= EXERCISE PASSAGE =
+-------+

HESI LPN
Adult Health 1 Final Exam
1. The client with a diagnosis of hypertension is being taught about lifestyle changes. Which recommendation is most important to include?
- A. Increase sodium intake.
- B. Engage in regular physical activity.
- C. Avoid foods high in fat.
- D. Limit fluid intake to 1 liter per day.
Correct answer: B
Rationale: Engaging in regular physical activity is crucial for individuals with hypertension as it helps lower blood pressure and improve cardiovascular health. Physical activity is known to have a significant impact on reducing hypertension and overall cardiovascular risk. Choice A, increasing sodium intake, is incorrect as reducing sodium is typically recommended for hypertension to help lower blood pressure. Choice C, avoiding foods high in fat, is beneficial for overall health but not the most crucial recommendation for hypertension management. Choice D, limiting fluid intake to 1 liter per day, is not a standard recommendation for hypertension unless advised by a healthcare provider for specific cases. Therefore, the most important recommendation for the client with hypertension is to engage in regular physical activity.
2. The nurse is caring for a client who has just returned from surgery with a urinary catheter in place. What is the most important action to prevent catheter-associated urinary tract infections (CAUTIs)?

+-------+

= GIVEN ENTRIES =
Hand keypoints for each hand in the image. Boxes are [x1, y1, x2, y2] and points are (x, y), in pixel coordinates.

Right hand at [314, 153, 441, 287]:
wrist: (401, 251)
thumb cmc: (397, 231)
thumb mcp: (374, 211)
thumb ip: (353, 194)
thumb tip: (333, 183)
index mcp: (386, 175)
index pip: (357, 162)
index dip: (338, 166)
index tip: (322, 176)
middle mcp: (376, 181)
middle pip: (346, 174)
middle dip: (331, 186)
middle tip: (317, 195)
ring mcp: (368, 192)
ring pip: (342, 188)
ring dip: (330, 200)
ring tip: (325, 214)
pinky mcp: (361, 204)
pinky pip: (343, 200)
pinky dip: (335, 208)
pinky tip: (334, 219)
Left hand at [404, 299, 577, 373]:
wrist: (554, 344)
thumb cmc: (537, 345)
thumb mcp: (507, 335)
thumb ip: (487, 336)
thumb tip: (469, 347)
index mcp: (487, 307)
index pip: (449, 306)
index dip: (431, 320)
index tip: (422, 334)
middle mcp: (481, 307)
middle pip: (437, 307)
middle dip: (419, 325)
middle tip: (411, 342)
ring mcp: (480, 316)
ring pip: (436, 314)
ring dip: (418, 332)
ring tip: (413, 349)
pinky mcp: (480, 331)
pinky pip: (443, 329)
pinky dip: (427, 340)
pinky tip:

+-------+

= TASK PROMPT =
Reproduce the portion of the adult health exam text starting at "- D. Limit fluid" and ending at "to engage in regular physical activity.", keeping every word unchanged.

= ANSWER SECTION =
- D. Limit fluid intake to 1 liter per day.
Correct answer: B
Rationale: Engaging in regular physical activity is crucial for individuals with hypertension as it helps lower blood pressure and improve cardiovascular health. Physical activity is known to have a significant impact on reducing hypertension and overall cardiovascular risk. Choice A, increasing sodium intake, is incorrect as reducing sodium is typically recommended for hypertension to help lower blood pressure. Choice C, avoiding foods high in fat, is beneficial for overall health but not the most crucial recommendation for hypertension management. Choice D, limiting fluid intake to 1 liter per day, is not a standard recommendation for hypertension unless advised by a healthcare provider for specific cases. Therefore, the most important recommendation for the client with hypertension is to engage in regular physical activity.